In step 206, the Node B, which receives scheduling information from a plurality of UEs in communication with the Node B, monitors the scheduling information received from the plurality of UEs in order to schedule a data rate of each UE. Specifically, in step 208, the Node B allows the UE to transmit an uplink packet and transmits scheduling assignment information to the UE. The scheduling assignment information comprises a granted maximum data rate and granted transmission timing.
In step 210, the UE determines a transport format (TF) of the E-DCH to be transmitted in a reverse direction, using the scheduling assignment information. The UE transmits uplink (UL) packet data over the E-DCH in step 212, and at the same time, transmits the TF information to the Node B in step 214. In step 216, the Node B determines whether there is an error in the TF information and the packet data.

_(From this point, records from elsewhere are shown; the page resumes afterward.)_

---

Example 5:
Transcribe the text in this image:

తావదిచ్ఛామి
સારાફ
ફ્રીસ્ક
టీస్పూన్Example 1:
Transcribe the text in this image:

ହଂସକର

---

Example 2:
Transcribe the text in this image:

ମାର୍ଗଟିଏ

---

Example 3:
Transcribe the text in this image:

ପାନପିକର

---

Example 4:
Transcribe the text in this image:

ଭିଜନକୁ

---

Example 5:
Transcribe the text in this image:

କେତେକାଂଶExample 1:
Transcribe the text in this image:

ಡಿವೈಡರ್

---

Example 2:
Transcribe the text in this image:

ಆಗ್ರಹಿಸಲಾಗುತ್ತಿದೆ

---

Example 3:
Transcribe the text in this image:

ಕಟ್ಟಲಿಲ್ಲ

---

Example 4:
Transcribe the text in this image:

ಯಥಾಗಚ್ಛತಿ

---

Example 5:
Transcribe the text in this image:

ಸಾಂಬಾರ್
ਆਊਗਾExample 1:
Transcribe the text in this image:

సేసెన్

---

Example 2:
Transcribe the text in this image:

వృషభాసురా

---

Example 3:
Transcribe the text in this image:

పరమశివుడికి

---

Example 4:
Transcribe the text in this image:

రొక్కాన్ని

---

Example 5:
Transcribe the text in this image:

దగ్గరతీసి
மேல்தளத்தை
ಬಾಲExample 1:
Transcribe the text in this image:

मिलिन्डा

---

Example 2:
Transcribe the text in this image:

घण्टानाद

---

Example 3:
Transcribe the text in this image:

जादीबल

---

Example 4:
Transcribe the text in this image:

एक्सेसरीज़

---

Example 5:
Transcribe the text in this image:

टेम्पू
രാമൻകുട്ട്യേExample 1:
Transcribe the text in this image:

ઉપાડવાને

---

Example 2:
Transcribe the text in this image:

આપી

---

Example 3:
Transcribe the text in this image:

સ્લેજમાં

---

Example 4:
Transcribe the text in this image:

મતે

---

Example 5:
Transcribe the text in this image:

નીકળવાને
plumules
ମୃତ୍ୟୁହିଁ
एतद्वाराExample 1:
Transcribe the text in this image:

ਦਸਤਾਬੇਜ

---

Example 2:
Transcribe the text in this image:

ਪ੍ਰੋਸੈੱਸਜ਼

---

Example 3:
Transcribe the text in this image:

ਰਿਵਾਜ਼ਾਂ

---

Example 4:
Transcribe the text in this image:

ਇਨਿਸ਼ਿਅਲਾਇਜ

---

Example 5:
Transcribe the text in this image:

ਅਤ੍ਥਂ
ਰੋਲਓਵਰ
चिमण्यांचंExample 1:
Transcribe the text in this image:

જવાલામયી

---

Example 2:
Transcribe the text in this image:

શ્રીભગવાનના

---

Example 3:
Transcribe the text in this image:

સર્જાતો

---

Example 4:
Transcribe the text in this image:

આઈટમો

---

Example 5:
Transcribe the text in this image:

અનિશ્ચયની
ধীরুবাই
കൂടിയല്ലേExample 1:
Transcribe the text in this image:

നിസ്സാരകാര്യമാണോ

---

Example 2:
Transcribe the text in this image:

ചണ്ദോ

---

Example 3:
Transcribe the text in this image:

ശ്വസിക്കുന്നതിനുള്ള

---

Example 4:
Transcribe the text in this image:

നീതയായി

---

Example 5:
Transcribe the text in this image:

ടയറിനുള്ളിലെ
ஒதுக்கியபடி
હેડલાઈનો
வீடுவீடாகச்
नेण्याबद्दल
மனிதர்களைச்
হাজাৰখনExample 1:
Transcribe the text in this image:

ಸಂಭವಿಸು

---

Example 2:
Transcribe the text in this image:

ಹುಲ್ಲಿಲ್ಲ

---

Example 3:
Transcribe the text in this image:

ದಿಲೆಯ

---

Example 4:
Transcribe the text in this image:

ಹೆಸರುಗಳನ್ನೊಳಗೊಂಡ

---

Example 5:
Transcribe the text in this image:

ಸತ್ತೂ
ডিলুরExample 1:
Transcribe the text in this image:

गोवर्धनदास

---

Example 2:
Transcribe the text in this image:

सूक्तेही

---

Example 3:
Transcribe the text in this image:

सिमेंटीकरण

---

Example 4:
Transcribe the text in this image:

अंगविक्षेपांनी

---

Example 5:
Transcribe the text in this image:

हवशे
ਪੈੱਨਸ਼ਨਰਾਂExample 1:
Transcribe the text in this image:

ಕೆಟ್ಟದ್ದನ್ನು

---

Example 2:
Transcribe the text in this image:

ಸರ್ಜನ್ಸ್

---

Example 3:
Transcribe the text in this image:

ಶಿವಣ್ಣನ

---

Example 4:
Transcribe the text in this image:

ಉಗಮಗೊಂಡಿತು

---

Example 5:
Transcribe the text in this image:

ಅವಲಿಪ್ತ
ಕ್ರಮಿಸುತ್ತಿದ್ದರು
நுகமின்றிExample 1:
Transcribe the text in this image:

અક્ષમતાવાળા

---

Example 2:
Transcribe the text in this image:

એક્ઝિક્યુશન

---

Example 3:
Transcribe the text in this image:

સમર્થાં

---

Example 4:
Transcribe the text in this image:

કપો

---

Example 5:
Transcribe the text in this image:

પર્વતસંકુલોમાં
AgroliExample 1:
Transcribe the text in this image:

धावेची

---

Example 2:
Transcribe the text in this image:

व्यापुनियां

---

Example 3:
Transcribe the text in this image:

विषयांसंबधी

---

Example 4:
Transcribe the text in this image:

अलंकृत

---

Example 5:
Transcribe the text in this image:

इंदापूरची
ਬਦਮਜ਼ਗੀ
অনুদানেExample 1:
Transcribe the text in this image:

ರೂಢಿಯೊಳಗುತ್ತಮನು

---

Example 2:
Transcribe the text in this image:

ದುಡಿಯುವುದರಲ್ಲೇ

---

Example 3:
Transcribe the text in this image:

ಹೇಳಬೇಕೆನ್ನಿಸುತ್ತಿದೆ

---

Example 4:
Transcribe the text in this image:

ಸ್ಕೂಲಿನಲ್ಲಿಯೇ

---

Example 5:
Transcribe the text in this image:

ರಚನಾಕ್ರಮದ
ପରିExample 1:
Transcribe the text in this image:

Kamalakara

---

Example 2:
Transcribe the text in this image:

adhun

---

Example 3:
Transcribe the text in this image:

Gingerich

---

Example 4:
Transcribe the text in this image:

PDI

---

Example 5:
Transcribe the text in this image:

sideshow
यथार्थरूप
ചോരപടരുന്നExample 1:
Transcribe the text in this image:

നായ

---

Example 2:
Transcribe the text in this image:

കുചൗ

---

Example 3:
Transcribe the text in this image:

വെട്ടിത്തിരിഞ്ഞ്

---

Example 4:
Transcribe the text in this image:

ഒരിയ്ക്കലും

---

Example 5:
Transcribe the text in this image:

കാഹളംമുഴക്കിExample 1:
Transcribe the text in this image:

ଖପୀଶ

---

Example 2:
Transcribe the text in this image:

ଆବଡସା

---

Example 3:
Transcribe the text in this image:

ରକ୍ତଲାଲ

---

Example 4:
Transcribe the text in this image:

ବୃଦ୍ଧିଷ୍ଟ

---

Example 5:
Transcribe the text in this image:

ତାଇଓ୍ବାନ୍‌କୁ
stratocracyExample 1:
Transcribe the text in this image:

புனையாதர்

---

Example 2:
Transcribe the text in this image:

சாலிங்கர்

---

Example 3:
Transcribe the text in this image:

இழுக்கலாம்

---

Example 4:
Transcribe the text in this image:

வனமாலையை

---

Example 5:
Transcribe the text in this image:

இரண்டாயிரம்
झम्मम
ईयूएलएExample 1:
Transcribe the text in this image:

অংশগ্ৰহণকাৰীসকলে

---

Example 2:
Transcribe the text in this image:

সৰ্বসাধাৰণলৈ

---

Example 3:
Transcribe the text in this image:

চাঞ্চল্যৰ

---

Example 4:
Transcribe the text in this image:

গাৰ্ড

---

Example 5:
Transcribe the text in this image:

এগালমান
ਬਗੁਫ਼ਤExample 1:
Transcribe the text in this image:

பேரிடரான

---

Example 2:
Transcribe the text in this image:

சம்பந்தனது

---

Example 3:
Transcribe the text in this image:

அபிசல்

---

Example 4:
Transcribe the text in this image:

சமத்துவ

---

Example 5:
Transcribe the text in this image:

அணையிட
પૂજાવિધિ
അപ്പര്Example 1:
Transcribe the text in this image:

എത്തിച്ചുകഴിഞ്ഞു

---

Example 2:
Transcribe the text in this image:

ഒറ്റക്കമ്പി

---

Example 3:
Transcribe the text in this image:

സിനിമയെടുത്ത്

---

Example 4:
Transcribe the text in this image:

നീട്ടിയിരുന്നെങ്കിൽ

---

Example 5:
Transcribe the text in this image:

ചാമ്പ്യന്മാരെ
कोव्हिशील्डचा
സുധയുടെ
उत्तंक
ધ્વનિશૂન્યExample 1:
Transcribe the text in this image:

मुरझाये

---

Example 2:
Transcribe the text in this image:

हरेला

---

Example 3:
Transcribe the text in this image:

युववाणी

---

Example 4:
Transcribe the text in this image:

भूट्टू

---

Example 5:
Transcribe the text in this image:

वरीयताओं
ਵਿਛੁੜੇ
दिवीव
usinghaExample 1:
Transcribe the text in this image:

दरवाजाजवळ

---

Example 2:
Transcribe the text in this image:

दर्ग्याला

In step 218, the Node B transmits a non-acknowledge (NACK) to the UE over an ACK/NACK channel if there is an error in any of them. However, if there is no error in both of them, the Node B transmits an acknowledge (ACK) to the UE through the ACK/NAKC channel. If the ACK is transmitted, transmission of the corresponding packet data is completed and thus, the UE transmits new data through the E-DCH. However, if the NACK is transmitted, the UE retransmits the same packet data over the E-DCH.
The E-DCH, as it is an enhanced channel for uplink packet transmission, has the basic characteristics of a dedicated channel, and one of the characteristics is to support soft handover. A UE located in a soft handover region can receive downlink information from all of Node Bs included in its active set. Therefore, the UE located in the soft handover region receives scheduling assignment information from all of the Node Bs included in the active set in order to transmit the E-DCH. As a result, because the UE receives different scheduling assignment information from the Node Bs included in the active set, the UE needs to determine whether to transmit the E-DCH according to the different scheduling assignment information.
As described above, in the conventional communication system supporting the E-DCH, a UE located in a soft handover region is scheduled in such a manner that all Node Bs included in the active set transmit scheduling assignment information to the UE, causing an overhead problem in terms of code resources or power transmission resources. In addition, the UE receiving the different scheduling assignment information has difficulty in determining whether to transmit the E-DCH.